Dr. Tapia's new puppy helps her cope.

Burner is torn when he talks about the sacrifices the pandemic takes on the people it works with.

“You know, we’re leaning against each other,” Bjorner said. “The holidays have been difficult for many of us. We don’t see our families; we do everything we can to keep the public safe. So it was extremely frustrating for us when people didn’t do that.”

Tapia said he absolutely sees depression among his colleagues.

“Depression, anxiety, you know, hopelessness, fatigue, burnout,” she said.

Tapia said he is coping by conducting more therapy sessions that have risen “astronomically because of Kovid,” medications and a new puppy.

“Covid has a lot of why I’m on antidepressants and they really, really helped,” she said.

A number of front-line workers have left, according to Tapia.

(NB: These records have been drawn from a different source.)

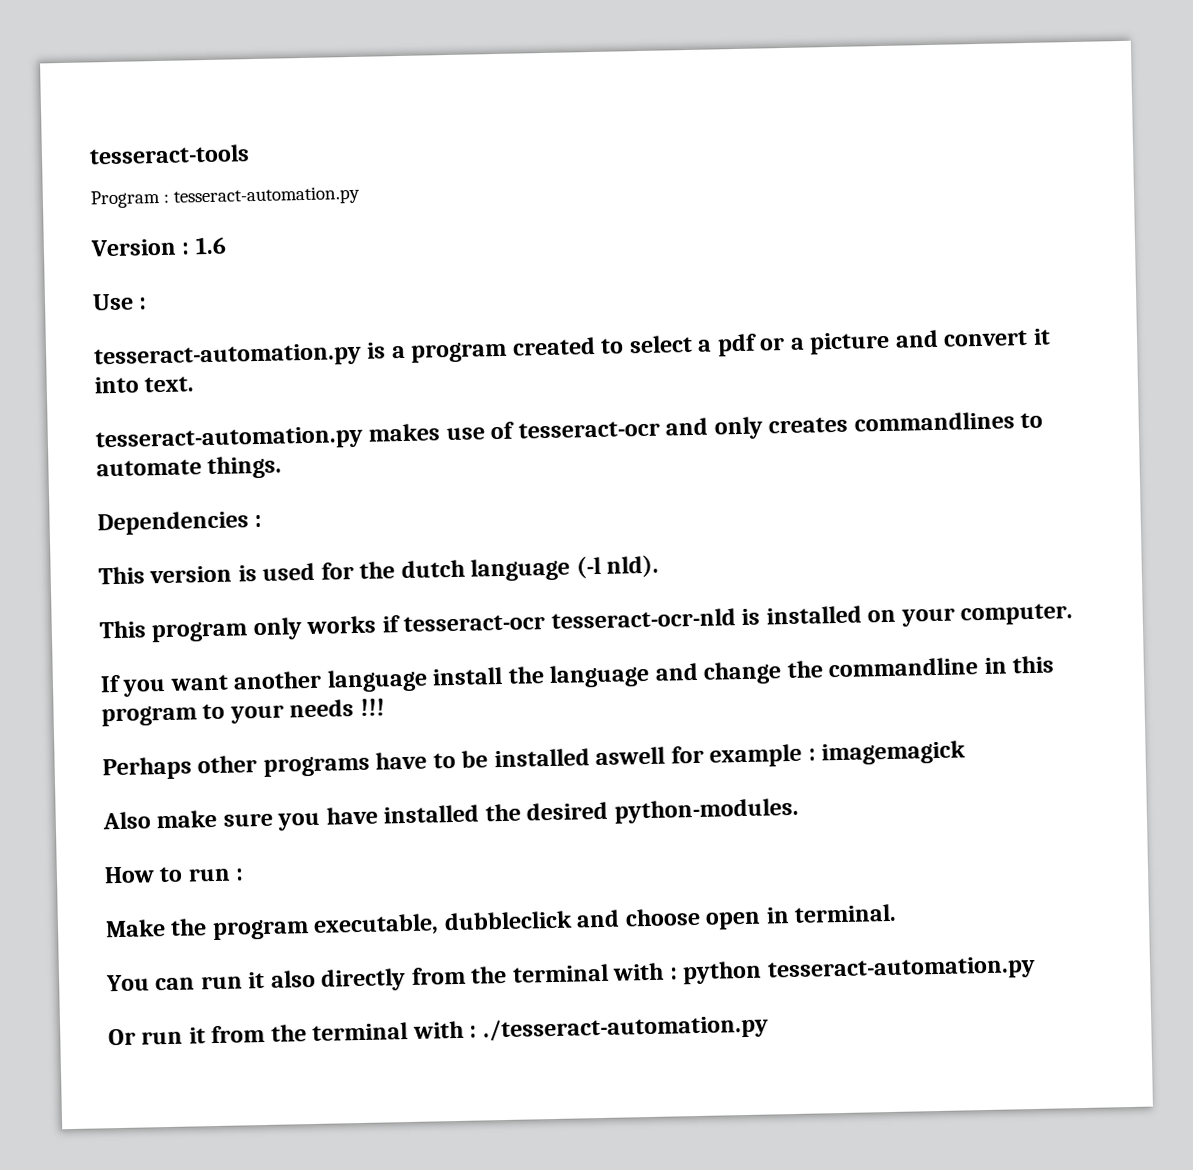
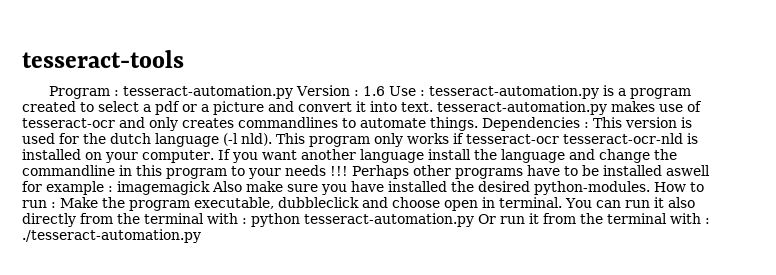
(362, 196) // -> (294, 92) none
(227, 245) // -> (386, 91) none
(148, 303) // -> (426, 93) none
(195, 384) // -> (433, 107) none
(283, 467) // -> (478, 124) none
(263, 521) // -> (589, 125) none
(660, 566) // -> (272, 139) none
(1074, 614) // -> (214, 156) none
(385, 707) // -> (348, 171) none
(967, 753) // -> (210, 188) none
(799, 810) // -> (650, 188) none
(245, 874) // -> (56, 205) none
(898, 913) // -> (562, 202) none
(1036, 969) // -> (474, 220) none

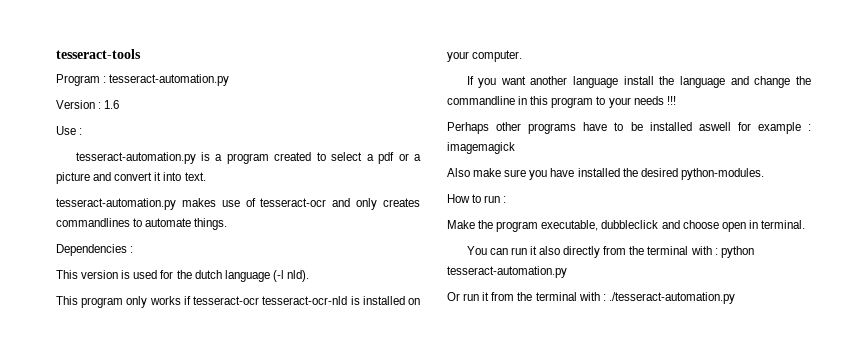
(294, 92) none -> (230, 80) //
(386, 91) none -> (120, 104) //
(426, 93) none -> (83, 131) //
(433, 107) none -> (206, 176) //
(478, 124) none -> (228, 224) //
(589, 125) none -> (134, 249) //
(272, 139) none -> (309, 276) //
(214, 156) none -> (523, 56) //
(348, 171) none -> (676, 100) //
(210, 188) none -> (515, 148) //
(650, 188) none -> (764, 174) //
(56, 205) none -> (507, 199) //
(562, 202) none -> (805, 224) //
(474, 220) none -> (567, 272) //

“The emotional casualties are huge for all front-line workers,” she said.

“So, I think we’re going to get to a point where especially nurses, this country won’t have them, you know, providing the necessary care is going to be a huge problem.”

For those who remain, the problems will not end when the crisis is over, she said.

“I think a lot of people are really trying to take one step after another, to do the next right thing,” she said. “And I think there will be a huge calculation when things calm down and people really start to process what happened to them.”

Anna-Maja Rappard and Jon Passantino contributed to this report.